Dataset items
--- start ---
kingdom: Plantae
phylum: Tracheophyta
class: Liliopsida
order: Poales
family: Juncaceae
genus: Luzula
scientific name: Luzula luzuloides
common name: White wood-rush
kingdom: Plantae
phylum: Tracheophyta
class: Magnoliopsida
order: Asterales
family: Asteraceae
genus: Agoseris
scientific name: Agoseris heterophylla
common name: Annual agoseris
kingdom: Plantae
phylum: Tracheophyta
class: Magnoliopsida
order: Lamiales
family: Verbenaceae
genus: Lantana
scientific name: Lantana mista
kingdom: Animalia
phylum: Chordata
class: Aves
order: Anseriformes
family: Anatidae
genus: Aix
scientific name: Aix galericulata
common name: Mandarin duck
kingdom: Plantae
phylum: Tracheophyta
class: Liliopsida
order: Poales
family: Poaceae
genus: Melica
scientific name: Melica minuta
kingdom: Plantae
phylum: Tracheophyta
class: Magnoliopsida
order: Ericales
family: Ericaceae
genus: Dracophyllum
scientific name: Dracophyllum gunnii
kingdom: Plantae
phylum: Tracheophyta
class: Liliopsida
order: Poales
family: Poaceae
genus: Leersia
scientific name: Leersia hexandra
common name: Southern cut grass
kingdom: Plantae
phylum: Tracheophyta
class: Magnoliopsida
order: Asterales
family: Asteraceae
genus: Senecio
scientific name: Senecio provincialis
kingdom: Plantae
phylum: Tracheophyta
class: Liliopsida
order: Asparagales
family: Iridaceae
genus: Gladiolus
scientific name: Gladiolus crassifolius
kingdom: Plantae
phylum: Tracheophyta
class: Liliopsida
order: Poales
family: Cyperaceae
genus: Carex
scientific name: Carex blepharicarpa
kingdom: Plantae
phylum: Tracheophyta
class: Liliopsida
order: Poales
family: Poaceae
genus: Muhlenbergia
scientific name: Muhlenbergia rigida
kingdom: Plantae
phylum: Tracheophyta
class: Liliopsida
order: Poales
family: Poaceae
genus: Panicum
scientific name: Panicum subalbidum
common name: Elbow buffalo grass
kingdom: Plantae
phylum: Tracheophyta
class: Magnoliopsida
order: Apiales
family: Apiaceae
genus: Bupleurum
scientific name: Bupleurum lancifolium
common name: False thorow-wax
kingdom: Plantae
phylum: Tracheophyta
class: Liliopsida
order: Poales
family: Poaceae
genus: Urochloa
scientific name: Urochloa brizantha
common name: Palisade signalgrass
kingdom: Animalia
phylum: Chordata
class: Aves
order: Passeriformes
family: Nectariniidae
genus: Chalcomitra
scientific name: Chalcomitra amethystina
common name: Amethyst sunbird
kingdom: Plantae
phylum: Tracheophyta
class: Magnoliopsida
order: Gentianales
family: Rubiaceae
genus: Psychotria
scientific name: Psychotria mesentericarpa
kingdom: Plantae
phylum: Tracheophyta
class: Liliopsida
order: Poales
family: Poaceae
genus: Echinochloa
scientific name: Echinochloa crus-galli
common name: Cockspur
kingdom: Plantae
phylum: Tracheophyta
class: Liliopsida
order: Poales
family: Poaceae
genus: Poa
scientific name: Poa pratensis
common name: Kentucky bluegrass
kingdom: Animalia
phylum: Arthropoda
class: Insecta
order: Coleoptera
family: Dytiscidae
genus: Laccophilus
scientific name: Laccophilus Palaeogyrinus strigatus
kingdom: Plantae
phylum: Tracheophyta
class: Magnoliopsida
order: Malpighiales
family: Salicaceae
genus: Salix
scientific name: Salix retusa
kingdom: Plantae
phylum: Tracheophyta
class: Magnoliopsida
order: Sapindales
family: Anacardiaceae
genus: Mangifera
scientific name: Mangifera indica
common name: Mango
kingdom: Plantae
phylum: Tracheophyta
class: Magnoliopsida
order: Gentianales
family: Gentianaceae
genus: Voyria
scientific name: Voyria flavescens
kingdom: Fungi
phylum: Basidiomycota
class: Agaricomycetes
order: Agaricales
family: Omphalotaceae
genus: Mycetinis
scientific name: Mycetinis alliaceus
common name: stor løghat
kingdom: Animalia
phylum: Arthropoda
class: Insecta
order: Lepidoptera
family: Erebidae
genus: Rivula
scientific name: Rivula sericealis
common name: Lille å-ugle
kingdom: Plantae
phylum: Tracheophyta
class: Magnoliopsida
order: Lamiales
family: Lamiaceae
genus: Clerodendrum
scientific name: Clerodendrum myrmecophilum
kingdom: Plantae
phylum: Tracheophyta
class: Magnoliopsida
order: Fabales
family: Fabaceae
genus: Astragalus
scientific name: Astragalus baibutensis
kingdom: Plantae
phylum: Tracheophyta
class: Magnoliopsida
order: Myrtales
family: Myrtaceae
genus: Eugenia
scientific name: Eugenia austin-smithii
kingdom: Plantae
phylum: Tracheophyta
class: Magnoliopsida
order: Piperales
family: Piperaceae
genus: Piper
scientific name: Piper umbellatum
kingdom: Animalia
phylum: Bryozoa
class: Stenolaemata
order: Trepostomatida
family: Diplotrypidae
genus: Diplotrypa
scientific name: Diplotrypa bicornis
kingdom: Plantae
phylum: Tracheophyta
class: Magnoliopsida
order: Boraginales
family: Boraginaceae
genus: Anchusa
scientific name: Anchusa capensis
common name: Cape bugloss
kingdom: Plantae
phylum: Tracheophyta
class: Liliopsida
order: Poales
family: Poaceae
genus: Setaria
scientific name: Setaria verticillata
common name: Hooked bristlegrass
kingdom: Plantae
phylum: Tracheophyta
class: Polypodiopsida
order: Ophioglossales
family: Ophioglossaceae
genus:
--- end ---
Print every line of the material above again, with no changes to any character.

_SOLUTION:_
kingdom: Plantae
phylum: Tracheophyta
class: Liliopsida
order: Poales
family: Juncaceae
genus: Luzula
scientific name: Luzula luzuloides
common name: White wood-rush
kingdom: Plantae
phylum: Tracheophyta
class: Magnoliopsida
order: Asterales
family: Asteraceae
genus: Agoseris
scientific name: Agoseris heterophylla
common name: Annual agoseris
kingdom: Plantae
phylum: Tracheophyta
class: Magnoliopsida
order: Lamiales
family: Verbenaceae
genus: Lantana
scientific name: Lantana mista
kingdom: Animalia
phylum: Chordata
class: Aves
order: Anseriformes
family: Anatidae
genus: Aix
scientific name: Aix galericulata
common name: Mandarin duck
kingdom: Plantae
phylum: Tracheophyta
class: Liliopsida
order: Poales
family: Poaceae
genus: Melica
scientific name: Melica minuta
kingdom: Plantae
phylum: Tracheophyta
class: Magnoliopsida
order: Ericales
family: Ericaceae
genus: Dracophyllum
scientific name: Dracophyllum gunnii
kingdom: Plantae
phylum: Tracheophyta
class: Liliopsida
order: Poales
family: Poaceae
genus: Leersia
scientific name: Leersia hexandra
common name: Southern cut grass
kingdom: Plantae
phylum: Tracheophyta
class: Magnoliopsida
order: Asterales
family: Asteraceae
genus: Senecio
scientific name: Senecio provincialis
kingdom: Plantae
phylum: Tracheophyta
class: Liliopsida
order: Asparagales
family: Iridaceae
genus: Gladiolus
scientific name: Gladiolus crassifolius
kingdom: Plantae
phylum: Tracheophyta
class: Liliopsida
order: Poales
family: Cyperaceae
genus: Carex
scientific name: Carex blepharicarpa
kingdom: Plantae
phylum: Tracheophyta
class: Liliopsida
order: Poales
family: Poaceae
genus: Muhlenbergia
scientific name: Muhlenbergia rigida
kingdom: Plantae
phylum: Tracheophyta
class: Liliopsida
order: Poales
family: Poaceae
genus: Panicum
scientific name: Panicum subalbidum
common name: Elbow buffalo grass
kingdom: Plantae
phylum: Tracheophyta
class: Magnoliopsida
order: Apiales
family: Apiaceae
genus: Bupleurum
scientific name: Bupleurum lancifolium
common name: False thorow-wax
kingdom: Plantae
phylum: Tracheophyta
class: Liliopsida
order: Poales
family: Poaceae
genus: Urochloa
scientific name: Urochloa brizantha
common name: Palisade signalgrass
kingdom: Animalia
phylum: Chordata
class: Aves
order: Passeriformes
family: Nectariniidae
genus: Chalcomitra
scientific name: Chalcomitra amethystina
common name: Amethyst sunbird
kingdom: Plantae
phylum: Tracheophyta
class: Magnoliopsida
order: Gentianales
family: Rubiaceae
genus: Psychotria
scientific name: Psychotria mesentericarpa
kingdom: Plantae
phylum: Tracheophyta
class: Liliopsida
order: Poales
family: Poaceae
genus: Echinochloa
scientific name: Echinochloa crus-galli
common name: Cockspur
kingdom: Plantae
phylum: Tracheophyta
class: Liliopsida
order: Poales
family: Poaceae
genus: Poa
scientific name: Poa pratensis
common name: Kentucky bluegrass
kingdom: Animalia
phylum: Arthropoda
class: Insecta
order: Coleoptera
family: Dytiscidae
genus: Laccophilus
scientific name: Laccophilus Palaeogyrinus strigatus
kingdom: Plantae
phylum: Tracheophyta
class: Magnoliopsida
order: Malpighiales
family: Salicaceae
genus: Salix
scientific name: Salix retusa
kingdom: Plantae
phylum: Tracheophyta
class: Magnoliopsida
order: Sapindales
family: Anacardiaceae
genus: Mangifera
scientific name: Mangifera indica
common name: Mango
kingdom: Plantae
phylum: Tracheophyta
class: Magnoliopsida
order: Gentianales
family: Gentianaceae
genus: Voyria
scientific name: Voyria flavescens
kingdom: Fungi
phylum: Basidiomycota
class: Agaricomycetes
order: Agaricales
family: Omphalotaceae
genus: Mycetinis
scientific name: Mycetinis alliaceus
common name: stor løghat
kingdom: Animalia
phylum: Arthropoda
class: Insecta
order: Lepidoptera
family: Erebidae
genus: Rivula
scientific name: Rivula sericealis
common name: Lille å-ugle
kingdom: Plantae
phylum: Tracheophyta
class: Magnoliopsida
order: Lamiales
family: Lamiaceae
genus: Clerodendrum
scientific name: Clerodendrum myrmecophilum
kingdom: Plantae
phylum: Tracheophyta
class: Magnoliopsida
order: Fabales
family: Fabaceae
genus: Astragalus
scientific name: Astragalus baibutensis
kingdom: Plantae
phylum: Tracheophyta
class: Magnoliopsida
order: Myrtales
family: Myrtaceae
genus: Eugenia
scientific name: Eugenia austin-smithii
kingdom: Plantae
phylum: Tracheophyta
class: Magnoliopsida
order: Piperales
family: Piperaceae
genus: Piper
scientific name: Piper umbellatum
kingdom: Animalia
phylum: Bryozoa
class: Stenolaemata
order: Trepostomatida
family: Diplotrypidae
genus: Diplotrypa
scientific name: Diplotrypa bicornis
kingdom: Plantae
phylum: Tracheophyta
class: Magnoliopsida
order: Boraginales
family: Boraginaceae
genus: Anchusa
scientific name: Anchusa capensis
common name: Cape bugloss
kingdom: Plantae
phylum: Tracheophyta
class: Liliopsida
order: Poales
family: Poaceae
genus: Setaria
scientific name: Setaria verticillata
common name: Hooked bristlegrass
kingdom: Plantae
phylum: Tracheophyta
class: Polypodiopsida
order: Ophioglossales
family: Ophioglossaceae
genus:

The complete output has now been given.